## Source passage
▼

Cleavage of survivin by Granzyme M triggers degradation of the survivin-X-linked inhibitor of apoptosis protein (XIAP) complex to free caspase activity leading to cytolysis of target tumor cells

Granzyme M (GzmM) is a chymotrypsin-like serine protease that preferentially cuts its substrates after Met or Leu. GzmM is constitutively expressed in activated innate effector natural killer (NK) cells. GzmM-induced cell death is consistent with the kinetics of cytotoxicity of NK cells. These suggest that GzmM may play an important role in innate immunity. Our previous work demonstrated that GzmM induces caspase-dependent apoptosis. However, it is unknown about how GzmM causes caspase activation. Here, we showed that the inhibitor of the apoptosis gene family member Survivin is a physiological substrate for GzmM. GzmM hydrolyzes Survivin at Leu-138 to remove the last four C-terminal residues. The truncated form (sur-TF) is more rapidly hydrolyzed through proteasome-mediated degradation. In addition, Survivin is in complex with X-linked inhibitor of apoptosis protein (XIAP) to inhibit caspase activation as an endogenous inhibitor. Survivin cleavage by GzmM abolishes the stability of the Survivin-XIAP complex and enhances XIAP hydrolysis, which amplifies caspase-9 and 3 activation of target tumor cells. The noncleavable L138A Survivin overexpression can significantly inhibit GzmM-mediated XIAP degradation, caspase activation, and GzmM- and NK cell-induced cytotoxicity. Moreover, Survivin silencing promotes XIAP degradation and enhances GzmM-induced caspase activation as well as GzmM- and NK cell-induced cytolysis of target tumor cells.

▲

## Activity
Answer these from the passage on Granzyme M:
(a) After which residues does Granzyme M preferentially cut its substrates?
(b) At which residue does Granzyme M hydrolyze Survivin, and how many C-terminal residues does this remove?
(c) Activation of which caspases does enhanced XIAP hydrolysis amplify?

## Data under study
▼

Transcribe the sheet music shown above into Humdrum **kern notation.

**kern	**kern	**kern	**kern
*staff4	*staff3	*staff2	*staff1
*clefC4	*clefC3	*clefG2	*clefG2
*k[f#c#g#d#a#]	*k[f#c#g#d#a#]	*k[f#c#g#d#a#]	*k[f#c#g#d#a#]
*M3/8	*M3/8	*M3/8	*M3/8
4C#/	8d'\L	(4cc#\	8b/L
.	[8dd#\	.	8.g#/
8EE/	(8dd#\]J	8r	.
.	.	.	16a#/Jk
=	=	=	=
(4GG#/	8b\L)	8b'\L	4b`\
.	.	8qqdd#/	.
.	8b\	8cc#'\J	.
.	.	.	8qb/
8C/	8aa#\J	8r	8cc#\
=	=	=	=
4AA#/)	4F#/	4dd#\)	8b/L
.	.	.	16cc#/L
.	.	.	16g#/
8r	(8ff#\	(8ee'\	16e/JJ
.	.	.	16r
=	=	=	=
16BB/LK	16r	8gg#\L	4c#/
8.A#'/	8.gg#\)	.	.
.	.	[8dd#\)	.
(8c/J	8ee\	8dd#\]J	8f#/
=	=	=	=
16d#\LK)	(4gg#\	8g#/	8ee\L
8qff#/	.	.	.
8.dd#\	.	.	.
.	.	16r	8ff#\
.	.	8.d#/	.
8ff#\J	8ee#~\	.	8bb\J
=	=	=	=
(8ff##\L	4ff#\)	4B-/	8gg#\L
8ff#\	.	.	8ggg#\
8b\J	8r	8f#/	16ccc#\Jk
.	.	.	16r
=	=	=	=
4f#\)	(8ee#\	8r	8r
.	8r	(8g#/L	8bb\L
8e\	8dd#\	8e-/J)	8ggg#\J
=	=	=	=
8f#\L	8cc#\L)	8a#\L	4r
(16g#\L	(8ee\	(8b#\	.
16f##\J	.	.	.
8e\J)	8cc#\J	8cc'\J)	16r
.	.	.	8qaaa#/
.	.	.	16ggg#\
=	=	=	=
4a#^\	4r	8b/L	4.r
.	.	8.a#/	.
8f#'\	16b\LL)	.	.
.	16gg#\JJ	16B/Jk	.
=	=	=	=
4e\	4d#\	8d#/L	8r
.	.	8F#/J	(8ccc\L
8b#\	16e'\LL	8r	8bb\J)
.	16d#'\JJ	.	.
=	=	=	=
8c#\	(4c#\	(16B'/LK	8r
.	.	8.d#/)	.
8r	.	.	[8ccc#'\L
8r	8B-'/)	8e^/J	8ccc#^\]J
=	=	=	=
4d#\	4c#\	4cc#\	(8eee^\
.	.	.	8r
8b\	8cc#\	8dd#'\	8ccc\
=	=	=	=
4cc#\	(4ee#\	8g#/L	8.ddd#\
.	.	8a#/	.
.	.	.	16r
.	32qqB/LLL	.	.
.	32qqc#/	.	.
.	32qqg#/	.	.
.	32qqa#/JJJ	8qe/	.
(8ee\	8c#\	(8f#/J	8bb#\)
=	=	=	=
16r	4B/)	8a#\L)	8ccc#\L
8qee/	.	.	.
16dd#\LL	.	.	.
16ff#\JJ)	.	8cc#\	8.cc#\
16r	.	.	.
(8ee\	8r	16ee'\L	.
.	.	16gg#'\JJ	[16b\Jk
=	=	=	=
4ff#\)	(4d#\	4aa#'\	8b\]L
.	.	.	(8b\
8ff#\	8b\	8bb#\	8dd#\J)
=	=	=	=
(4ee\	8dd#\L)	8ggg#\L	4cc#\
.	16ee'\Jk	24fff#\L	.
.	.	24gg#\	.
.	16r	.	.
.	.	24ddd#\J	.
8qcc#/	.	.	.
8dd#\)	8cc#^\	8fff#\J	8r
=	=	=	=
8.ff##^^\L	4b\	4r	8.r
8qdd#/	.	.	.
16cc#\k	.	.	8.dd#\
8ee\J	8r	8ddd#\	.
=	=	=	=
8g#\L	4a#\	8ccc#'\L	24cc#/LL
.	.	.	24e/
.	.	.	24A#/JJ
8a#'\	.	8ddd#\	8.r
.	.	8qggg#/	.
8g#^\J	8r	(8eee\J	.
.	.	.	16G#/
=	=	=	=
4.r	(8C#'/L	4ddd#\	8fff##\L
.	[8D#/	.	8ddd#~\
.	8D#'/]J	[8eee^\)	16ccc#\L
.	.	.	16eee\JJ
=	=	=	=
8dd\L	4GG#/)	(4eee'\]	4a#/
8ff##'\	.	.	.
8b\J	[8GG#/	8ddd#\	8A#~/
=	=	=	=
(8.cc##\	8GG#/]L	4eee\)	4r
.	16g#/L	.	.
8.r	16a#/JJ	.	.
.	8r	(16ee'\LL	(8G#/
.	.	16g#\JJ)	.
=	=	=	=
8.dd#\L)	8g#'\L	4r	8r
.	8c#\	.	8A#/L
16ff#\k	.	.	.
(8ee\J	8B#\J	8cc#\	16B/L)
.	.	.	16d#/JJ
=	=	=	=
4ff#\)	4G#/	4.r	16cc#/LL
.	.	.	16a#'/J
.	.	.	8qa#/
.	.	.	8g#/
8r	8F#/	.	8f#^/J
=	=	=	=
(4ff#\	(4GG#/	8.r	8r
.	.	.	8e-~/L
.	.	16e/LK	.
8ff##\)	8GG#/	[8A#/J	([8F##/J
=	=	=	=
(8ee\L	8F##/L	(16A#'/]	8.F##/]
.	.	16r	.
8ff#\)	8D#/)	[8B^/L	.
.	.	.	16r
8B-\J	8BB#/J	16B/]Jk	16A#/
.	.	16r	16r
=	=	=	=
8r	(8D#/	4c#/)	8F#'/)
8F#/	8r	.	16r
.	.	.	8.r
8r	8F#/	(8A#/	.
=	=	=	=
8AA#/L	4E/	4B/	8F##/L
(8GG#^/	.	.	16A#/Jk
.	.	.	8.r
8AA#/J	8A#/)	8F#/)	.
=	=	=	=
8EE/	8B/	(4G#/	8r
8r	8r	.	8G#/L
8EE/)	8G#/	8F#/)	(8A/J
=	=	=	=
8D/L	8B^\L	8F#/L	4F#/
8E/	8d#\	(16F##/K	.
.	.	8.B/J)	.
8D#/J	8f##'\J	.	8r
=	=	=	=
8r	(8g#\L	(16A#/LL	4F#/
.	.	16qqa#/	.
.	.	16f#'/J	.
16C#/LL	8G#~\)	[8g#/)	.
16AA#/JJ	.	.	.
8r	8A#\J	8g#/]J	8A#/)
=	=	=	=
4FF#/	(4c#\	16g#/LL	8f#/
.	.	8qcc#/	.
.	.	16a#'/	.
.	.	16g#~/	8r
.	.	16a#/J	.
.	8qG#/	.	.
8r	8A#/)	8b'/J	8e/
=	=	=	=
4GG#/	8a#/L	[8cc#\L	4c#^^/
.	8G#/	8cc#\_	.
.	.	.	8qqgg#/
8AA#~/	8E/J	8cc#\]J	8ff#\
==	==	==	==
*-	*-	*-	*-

▲

## Solution to the problem
(a) Met or Leu.
(b) Leu-138; it removes the last four C-terminal residues.
(c) Caspase-9 and caspase-3.